[Before-and-after change records]
+ + + + +
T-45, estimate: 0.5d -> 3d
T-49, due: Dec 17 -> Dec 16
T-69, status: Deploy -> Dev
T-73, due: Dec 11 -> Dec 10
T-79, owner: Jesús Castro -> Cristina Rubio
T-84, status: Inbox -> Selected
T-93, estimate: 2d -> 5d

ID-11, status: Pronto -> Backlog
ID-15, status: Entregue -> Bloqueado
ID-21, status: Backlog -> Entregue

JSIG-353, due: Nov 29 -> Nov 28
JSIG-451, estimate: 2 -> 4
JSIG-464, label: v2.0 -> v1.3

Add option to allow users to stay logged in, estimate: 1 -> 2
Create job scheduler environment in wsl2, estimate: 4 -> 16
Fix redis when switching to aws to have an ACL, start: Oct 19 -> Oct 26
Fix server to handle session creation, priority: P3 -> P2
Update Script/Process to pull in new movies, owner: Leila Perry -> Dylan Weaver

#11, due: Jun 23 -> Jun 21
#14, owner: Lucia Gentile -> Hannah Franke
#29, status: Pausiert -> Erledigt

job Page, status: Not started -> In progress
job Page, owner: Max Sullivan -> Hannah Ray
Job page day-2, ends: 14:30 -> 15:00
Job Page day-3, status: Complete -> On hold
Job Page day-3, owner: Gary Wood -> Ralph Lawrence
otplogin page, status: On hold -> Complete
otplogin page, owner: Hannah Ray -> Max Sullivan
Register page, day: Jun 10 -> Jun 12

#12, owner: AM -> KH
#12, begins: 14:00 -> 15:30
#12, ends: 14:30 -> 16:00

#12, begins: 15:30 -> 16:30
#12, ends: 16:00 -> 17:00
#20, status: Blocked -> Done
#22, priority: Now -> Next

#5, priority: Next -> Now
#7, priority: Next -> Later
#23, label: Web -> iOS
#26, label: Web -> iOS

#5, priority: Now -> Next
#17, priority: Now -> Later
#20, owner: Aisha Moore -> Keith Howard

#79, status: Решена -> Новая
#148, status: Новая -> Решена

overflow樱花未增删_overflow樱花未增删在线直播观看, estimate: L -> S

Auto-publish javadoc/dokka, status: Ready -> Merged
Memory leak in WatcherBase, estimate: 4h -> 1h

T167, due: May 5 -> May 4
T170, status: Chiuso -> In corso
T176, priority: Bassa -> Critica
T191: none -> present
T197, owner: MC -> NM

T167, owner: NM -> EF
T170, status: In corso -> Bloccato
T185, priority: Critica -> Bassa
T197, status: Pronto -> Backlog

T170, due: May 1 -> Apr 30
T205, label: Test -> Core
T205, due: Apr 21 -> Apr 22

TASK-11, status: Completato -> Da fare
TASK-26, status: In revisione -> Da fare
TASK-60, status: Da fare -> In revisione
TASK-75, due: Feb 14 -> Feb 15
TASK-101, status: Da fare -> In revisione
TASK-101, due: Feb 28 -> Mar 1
+ + + + +
From the records above, tally every line that includes the word "Pronto" and reply with the total by itself.

2